On Wed, Jul 15, 2020, 1:51 PM Stephen DeVience via AMSAT-BB <amsat-.
I can see negatives as well
- Manufacturers of space-rated hardware may want certain aspects kept
private, and it might not be possible to easily find or make an open-source replacement. How extensive is the ITAR carve-out? If you use just one proprietary component, does that take you out of the carve-out?
It depends. If it is a black box and you interface to it as an open protocol, you don't have proprietary data - which is the ITAR trigger. If you have to enter into NDAs, etc., you will need to establish an ITAR project within the larger ITAR-free organization.
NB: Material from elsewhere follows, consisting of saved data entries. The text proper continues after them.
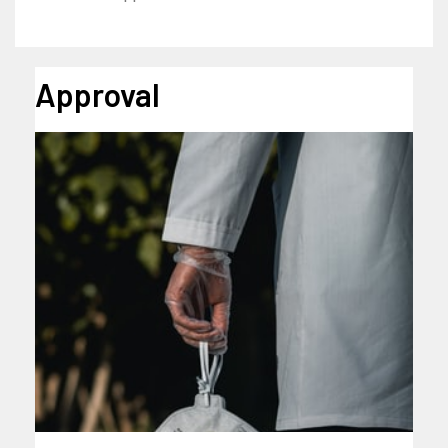
Approval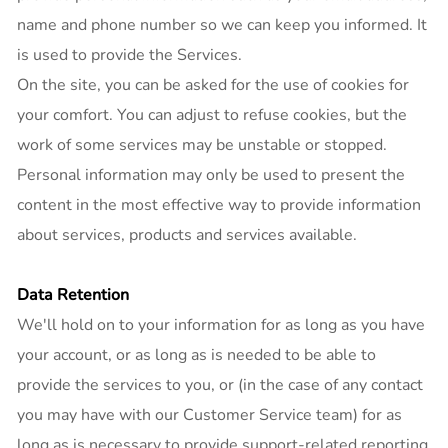
name and phone number so we can keep you informed. It
is used to provide the Services.
On the site, you can be asked for the use of cookies for
your comfort. You can adjust to refuse cookies, but the
work of some services may be unstable or stopped.
Personal information may only be used to present the
content in the most effective way to provide information
about services, products and services available.
Data Retention
We'll hold on to your information for as long as you have
your account, or as long as is needed to be able to
provide the services to you, or (in the case of any contact
you may have with our Customer Service team) for as
long as is necessary to provide support-related reporting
Frankly, I don't see that it will often be worthwhile to do this, simply because the administrative overhead is so much higher. However if it is very technically desirable, establishing a compartmentalised project is eminently possible.
We did this for Phase 4. You remember that Bob McGwier and Michelle were major technical leads on Phase 4, and the original concepts of the project included things that I suggested to Rich Hambly in 2007. I remained a contributor to the project. The amateur part of satellite was an ITAR compartmentalized project, the ground station was Open Source. My understanding is that FEMA got screwed over by a vendor, and then our friend the FEMA director left during and administration change or something, and we never got the satellite.
Development of Phase 4 continues at ORI, with both sides Open Source. ORI is an AMSAT member organization. This is our band-aid for AMSAT being uncomfortable with Open Source and not yet having an appropriate policy.
2) It may force AMSAT to abandon long-standing relationships (whatever's in
those NDAs), which could greatly affect ongoing projects.
Keep the old stuff as ITAR compartmentalized until it's over, if that matters. The fact is we have not been launching all that much and it is hard to see from here where are those critical partnerships would be.
This is not entirely an either-or situation. Nobody is asking AMSAT to jump off a cliff.